▶ **本文**
-*-

中国人の方は神経質だというお話をしましたが、地震が不安という方のためにエマージェンシーリストを作ったこともあります。「万が一のとき、あなたをこんなふうに守りますよ」というふうにお伝えしたら、非常に喜ばれました。

「たったそれだけのことで」と思われるかもしれませんが、本当にこれだけのことで彼らの私たちに対する評価が変わるのです。

「特別感」を作り出すことで、Win-Winな関係に

ーー積極的なコミュニケーションと気遣いは、富裕層の方以外でも大切にしたいポイントですね。次に、中国人富裕層の市場で、近年のトレンドがあれば教えてください。

コロナ前は、消費というと高級な食事やショッピングが主流でしたが、今はショッピングが6割ほど減っている印象です。代わりに、体験型の消費が増えていますね。

そのため遊学でも観光でも、参加される方が個人では叶えられないことを提供するのが重要になってきます。具体的には、通常はやっていないことが特別にできたりとか、行列に並ばずに優先的に入れたりとか。

日本はルールが厳格ですので、例えば神社なども、ご祈願を受け付ける時間や入れる区域が決まっていますね。それを通常の時間外で受け付けてもらえる、といった対応ができると良いです。

あとは、通常のツアーでは公開していない部分を特別に見せてもらえるとか。「特別感」をつくることが重要です。

関連記事:「"爆買い"はもう昔の話」 今、中国人が訪日旅行に求めていることは。JNTO北京事務所長 茶谷氏に取材した

ーー今は旅行市場全体で、体験が重視される傾向にありますね。他にも、「特別感」を作るヒントはありますか?

中国人全体がそうですが、写真が好きです。特に日本ではドローンを利用した撮影が難しく、そういった写真や動画が規制の厳しい日本で撮れるのは特別感が出ます。

-*-

▶ **提供された行**

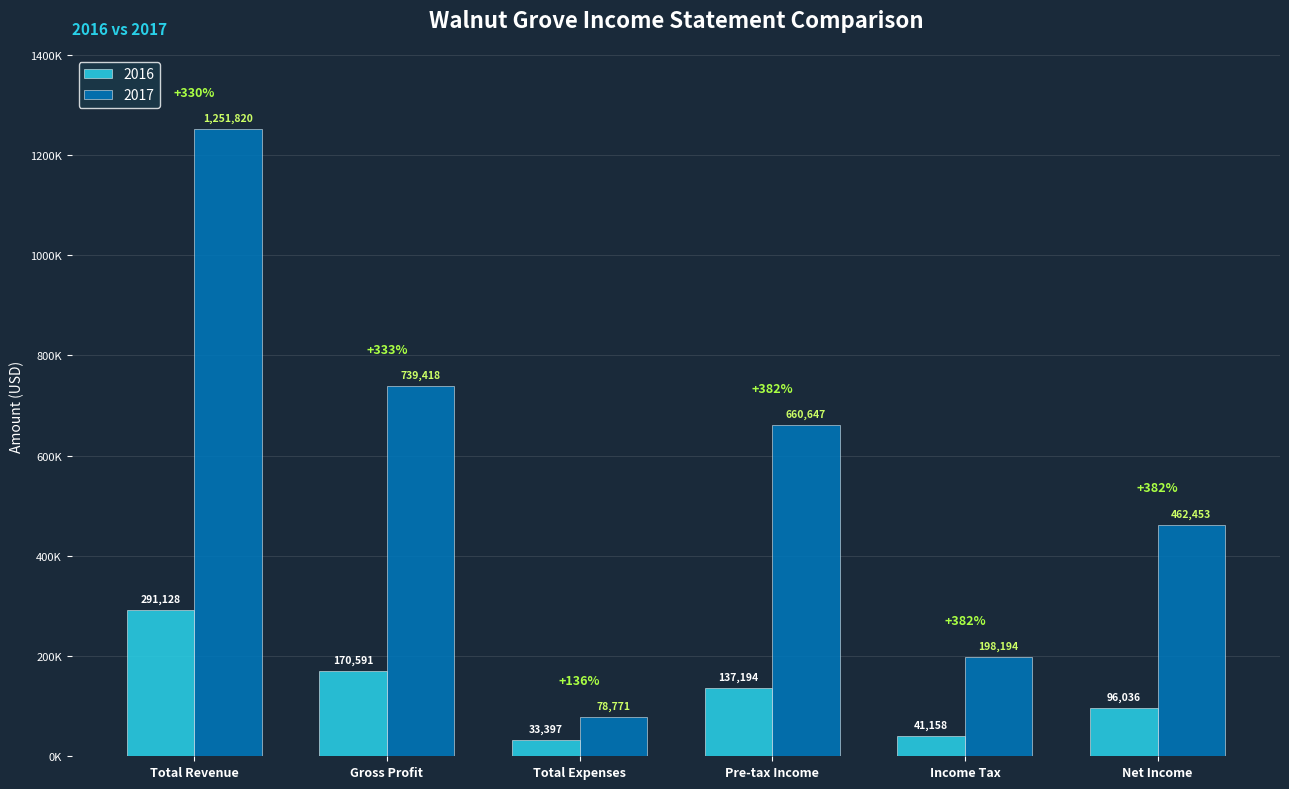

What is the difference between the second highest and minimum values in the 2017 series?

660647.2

-*-

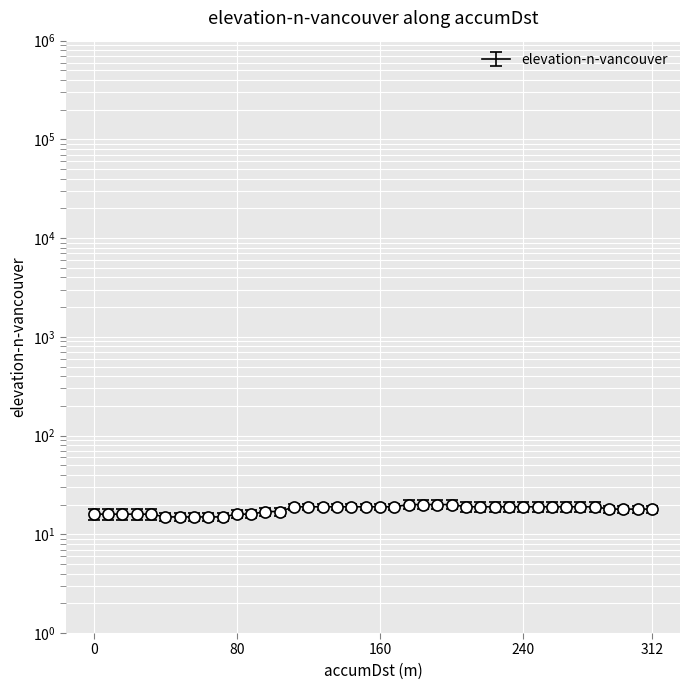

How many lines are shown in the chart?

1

-*-

▶ **作業指示 1**
中国人富裕層の旅行に関する本文で、「特別感」を生む具体的な対応として挙げられているものをすべて書き出してください。
▶ **作業指示 2**
中国人富裕層の旅行に関する本文を、最後の文の後から再開し、続きを書いてください。
上の行は参照しなくても作業できます。

▶ **想定解答 1**
・通常はやっていないことが特別にできるようにする
・行列に並ばずに優先的に入れるようにする
・神社のご祈願を通常の時間外で受け付けてもらう
・通常のツアーでは公開していない部分を特別に見せてもらう
・規制の厳しい日本でドローンを利用した写真や動画を撮れるようにする

▶ **想定解答 2**
あとは、「貸切」がポイントです。

例えば温泉中国人の方は、他の人がいるところで裸になることに抵抗がありますし、温泉慣れしていない分文句を言われるのではないかと不安に思います。

そこで、何も気にしないで入れる貸切の温泉温泉付きの個室を選ぶと、非常に喜んでいただけます。

ーー日本はルールに対して平等意識が強い傾向がありますが、そういった特別対応について、施設との交渉はできるものでしょうか。

もちろん法律的な問題があるならNGですが、きちんとお金を払えば、そういった特別な対応を受け入れてくれる施設は多いと思います。

中国はお金を払えば何でもできる、ということが多いので、お客様もちゃんとお支払いしてくださいます。

お客様に喜んでいただき、施設側も利益になる。Win-Winの関係を築くというのは、常に考えていますね。

世界的にも二重価格などの価格設定を行っている国はありますし、日本のルールだけにとらわれず、柔軟に対応することが大事ではないかと思います。

関連記事:訪日客向けの二重価格、69.5%が「賛成」

ーー最後に、これから富裕層向けの対策を行いたい事業者の方に向けて、お伝えしたいことはありますか。

とにかく、現場を見ることが大切だと思います。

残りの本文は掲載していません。